Es handelt sich nicht um einen koordinierten Treck, es gibt keine erkennbaren Anführer. Die Karawane hat sich längt in Kleingruppen aufgeteilt, die in unterschiedlicher Geschwindigkeit vorankommen. Manche sind schon wieder umgekehrt, die Schnellsten haben bereits die Südgrenze Mexikos erreicht. Unterwegs gibt es auch bewegende Szenen zentralamerikanischer Solidarität. Guatemalteken, die selbst nicht viel haben, beten am Straßenrand für die vorbeiziehenden Honduraner, sie reichen ihnen Plastiktüten mit Trinkwasser, Teigfladen oder stecken ihnen zehn Quetzales zu. Falls die Wanderer jemals das aus ihrer Sicht gelobte Land erreichen, bekommen sie dafür etwa einen US-Dollar, besser als nichts.

Dazwischen liegt aber noch das große, unwägbare Mexiko. Es ist in diesen Tagen besonders schwer vorherzusagen, wie die Regierung in Mexiko-Stadt mit der Situation umgehen wird. Es ist nämlich nicht klar, wer hier eigentlich regiert. Das Land befindet sich mitten in der Übergangsphase von der scheidenden Administration Enrique Peña Nietos zu der seines gewählten Nachfolgers Andrés Manuel López Obrador. Der wird offiziell am 1. Dezember die Amtsgeschäfte übernehmen, tritt aber schon seit Monaten wie der Chef von Mexiko auf.

Videgaray hat bereits angekündigt, dass illegale Einwanderer deportiert würden

Auch bei dem jüngst vereinbarten Handelsabkommen mit den USA waren López Obradors Leute bereits maßgeblich beteiligt. Und deshalb ist auch nicht klar, an wen sich eigentlich Trumps Drohung richtet, die US-Südgrenze militärisch abzuriegeln und das Handelsabkommen wieder zu opfern, falls die Mexikaner die Karawane nicht stoppten. US-Außenminister Mike Pompeo wollte sich an diesem Freitag sowohl mit Luis Videgaray, dem Außenminister Peña Nietos, als auch mit Marcelo Ebrard, dem Kollegen der López-Obrador-Regierung treffen.

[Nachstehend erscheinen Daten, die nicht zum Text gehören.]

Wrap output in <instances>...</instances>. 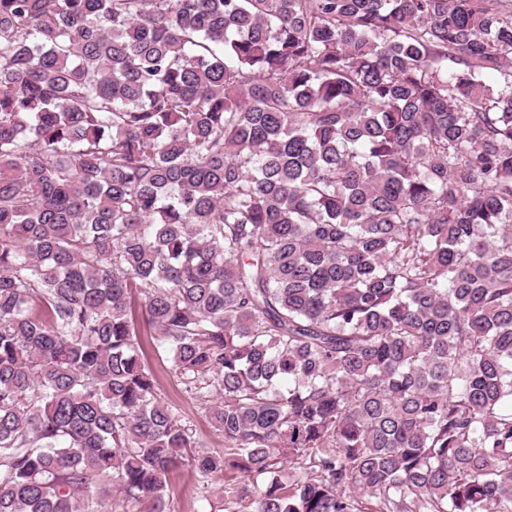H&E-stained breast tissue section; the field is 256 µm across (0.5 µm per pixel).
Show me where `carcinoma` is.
I'll use <instances>...</instances> for the list:
<instances>
[{
    "mask_svg": "<svg viewBox=\"0 0 512 512\" xmlns=\"http://www.w3.org/2000/svg\"><path fill=\"white\" fill-rule=\"evenodd\" d=\"M182 467L512 512V0H0V512ZM147 362L158 380V394L172 412L193 429L196 441L212 452L224 450V438L210 425L208 415L184 380L171 369L169 362L158 360L148 348Z\"/></svg>",
    "mask_w": 512,
    "mask_h": 512,
    "instance_id": "1",
    "label": "carcinoma"
}]
</instances>
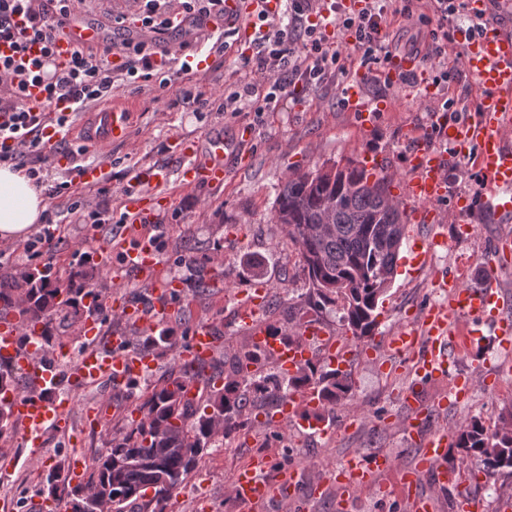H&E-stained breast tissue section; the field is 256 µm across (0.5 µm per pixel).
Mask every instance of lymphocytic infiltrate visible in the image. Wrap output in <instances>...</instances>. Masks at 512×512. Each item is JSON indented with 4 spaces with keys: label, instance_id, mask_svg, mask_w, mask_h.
<instances>
[{
    "label": "lymphocytic infiltrate",
    "instance_id": "f902f5d3",
    "mask_svg": "<svg viewBox=\"0 0 512 512\" xmlns=\"http://www.w3.org/2000/svg\"><path fill=\"white\" fill-rule=\"evenodd\" d=\"M94 0H0V164L24 170L49 198L61 196L68 182L50 184L54 164L42 131L53 125L65 131L76 118L120 92L138 93L158 83L177 87L185 103L200 112L209 101L194 86L181 83L185 69L178 55L159 46L176 20L201 21L224 13V0H142L134 16L110 9L114 25L134 19L146 37L125 39L118 49L121 61L93 47L75 50L57 63L54 42L70 18L91 11ZM465 0H362L360 8L343 0H280L276 13L255 10L256 36L251 53L237 59L246 75L237 89L225 95L228 112H274L292 81L314 86L347 74L349 49L361 57L358 67L375 77L398 43L387 30L403 21L415 34L413 52L434 57L448 40V19L466 13ZM31 86L41 87L45 105L36 110L25 98Z\"/></svg>",
    "mask_w": 512,
    "mask_h": 512
}]
</instances>
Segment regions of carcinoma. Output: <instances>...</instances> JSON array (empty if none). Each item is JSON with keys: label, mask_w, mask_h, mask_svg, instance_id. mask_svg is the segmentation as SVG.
<instances>
[{"label": "carcinoma", "mask_w": 512, "mask_h": 512, "mask_svg": "<svg viewBox=\"0 0 512 512\" xmlns=\"http://www.w3.org/2000/svg\"><path fill=\"white\" fill-rule=\"evenodd\" d=\"M389 186L387 176L351 162L333 180L319 168L289 177L273 206L276 222L298 246L309 283V306L317 310L341 302L343 326L358 338L374 333L378 303L397 274L404 214ZM325 221L336 226L334 235L310 232ZM104 265L103 260L94 263L86 257L64 277L52 275L48 263L29 267L0 288V314L12 310L24 322L41 324V342L47 344L59 329L103 312ZM135 346L165 353L175 342L171 330L162 328L136 340ZM261 360L252 347L239 352L219 388L212 385L213 377H205L206 367L219 370L214 362L169 371L138 405L142 418L92 458L82 483L71 485L68 471L59 465L48 473L44 491L52 497L67 494L72 512H104L105 502L112 512H165L218 433L227 438L248 426L249 404L272 406L308 390L315 391L326 408L351 398L347 374L315 361L291 378L268 369L248 372ZM189 379L203 383L192 398ZM451 451L487 473H512V429L504 425L472 419L458 428Z\"/></svg>", "instance_id": "obj_1"}]
</instances>
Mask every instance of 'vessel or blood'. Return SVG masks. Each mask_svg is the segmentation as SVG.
Listing matches in <instances>:
<instances>
[{
    "label": "vessel or blood",
    "instance_id": "b4317fda",
    "mask_svg": "<svg viewBox=\"0 0 512 512\" xmlns=\"http://www.w3.org/2000/svg\"><path fill=\"white\" fill-rule=\"evenodd\" d=\"M251 10V5L244 0L224 2V26L235 31L237 45L248 44L251 40L253 27L248 18ZM110 35V30L102 27L96 18L79 17L57 37L55 58L67 60L77 47L97 45ZM458 39L462 44L458 62L474 76L483 97L478 110L466 119L442 120L438 126L442 138L448 141L458 158L474 159L484 184L479 195H459L448 213V220L453 224L468 223L479 204L495 217L512 218V148L505 144L506 135L512 133V34L495 27L475 36L462 33ZM403 74L415 75L417 82L409 91L420 101L436 100V87L423 72L416 54H400L389 62L386 77L395 82ZM341 98L347 111L358 113L366 127L387 109L385 101L369 98L364 93L362 82L357 78L348 80ZM132 117V112L121 103L103 102L99 106L97 128L81 132L78 139L87 150H107L128 140ZM228 148V143L220 137L210 138L203 147L194 141L181 142L180 153L187 161L182 170L183 186H223L228 175L224 163ZM408 166V174L397 178L392 198L398 204L413 207L414 223H434L433 206L447 195L445 158L420 140L408 155ZM168 180V168L157 165L141 172L127 185L126 223L139 228L151 222V204L169 200L164 190ZM122 253L126 270L151 281V298L142 303L116 292L108 295L104 304L114 315L135 327L154 330L159 321L172 313L171 297L178 283L165 277L158 254L147 236L140 234L123 244ZM435 286L445 294V301L426 305L418 321L402 322L386 339L387 347L395 355L411 357L415 364L418 382L403 392L405 401L413 407L420 404L419 393L425 382H447V392L438 399L442 405L461 402L473 390L470 378L448 379V356L453 352L472 351L488 320L497 323L500 347H512V317L500 311L498 267H488L483 284L477 288H466L460 281L445 279L436 281ZM263 306L262 291H255L250 300L239 307L237 320L250 343L260 346L266 360L281 373L295 375L312 360V345L316 342L324 347V360L330 367L347 369L351 352L346 338L328 336L317 327L300 325L296 328L297 340H281L270 335L262 325ZM38 333V328L23 326L15 313L0 316V360L8 363L25 384L24 389L1 392L0 398L11 403L13 416L24 429V440L35 448L41 445L45 427L60 432L68 429L67 401L58 394L61 386L76 388L106 381L120 388L155 368L156 355L152 350L134 347L133 337L125 333L102 338L98 322L91 318L79 328L87 344L85 352L66 366L46 355ZM221 343L211 324L200 323L192 328L186 344L179 347L178 352L182 361L193 363L213 358ZM319 412L317 400L310 398L302 404L292 396L280 405L276 419L292 421L308 434L322 435L326 432V423L319 419ZM453 443L452 435L442 427L427 435L416 466L405 476L408 485H415L428 475L434 482L435 494L458 488L464 468L447 462L448 449ZM269 465L268 456L256 455L235 476L231 493L247 512H255L258 505L295 494L294 475H282L274 483L260 480V473ZM395 469L390 454L373 451L347 460L332 469L329 476L337 488L351 494L371 485L379 474Z\"/></svg>",
    "mask_w": 512,
    "mask_h": 512
}]
</instances>
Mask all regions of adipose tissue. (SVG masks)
<instances>
[{"label":"adipose tissue","instance_id":"adipose-tissue-1","mask_svg":"<svg viewBox=\"0 0 512 512\" xmlns=\"http://www.w3.org/2000/svg\"><path fill=\"white\" fill-rule=\"evenodd\" d=\"M45 199L23 172L0 165V242L26 238L41 224Z\"/></svg>","mask_w":512,"mask_h":512}]
</instances>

Er wird dabei wohl sehr unterschiedliche Strategien zu hören bekommen.

Videgaray ist ein alter Bekannter von Trumps Schwiegersohn Jared Kushner. Er hat bereits angekündigt, dass illegale Einwanderer deportiert würden und schickte zum Beweis der Kooperation einige Hundertschaften Polizisten an die Grenze. Dafür gab es Applaus aus Washington. Ebrard wiederum sagte, die Drohung Trumps habe vor allem mit den anstehenden Wahlen in den USA zu tun. Abschiebungen würden nichts ändern an den Fluchtursachen. Sein künftiger Vorgesetzter López Obrador stellte den Migranten Arbeitsvisa in Mexiko in Aussicht, und Arbeitsplätze gleich dazu. Er will im verarmten Süden des Landes ohnehin mehrere Hunderttausend Jobs schaffen, über Infrastrukturprojekte und ein großes Aufforstungsprogramm. Nach mexikanischen Medienberichten ist das im Rahmen der Handelsvereinbarungen auch genau so mit Washington abgesprochen, um der Flüchtlingsfrage mit humanitären Methoden zu begegnen - unter dem Arbeitstitel "Mauer der Investitionen".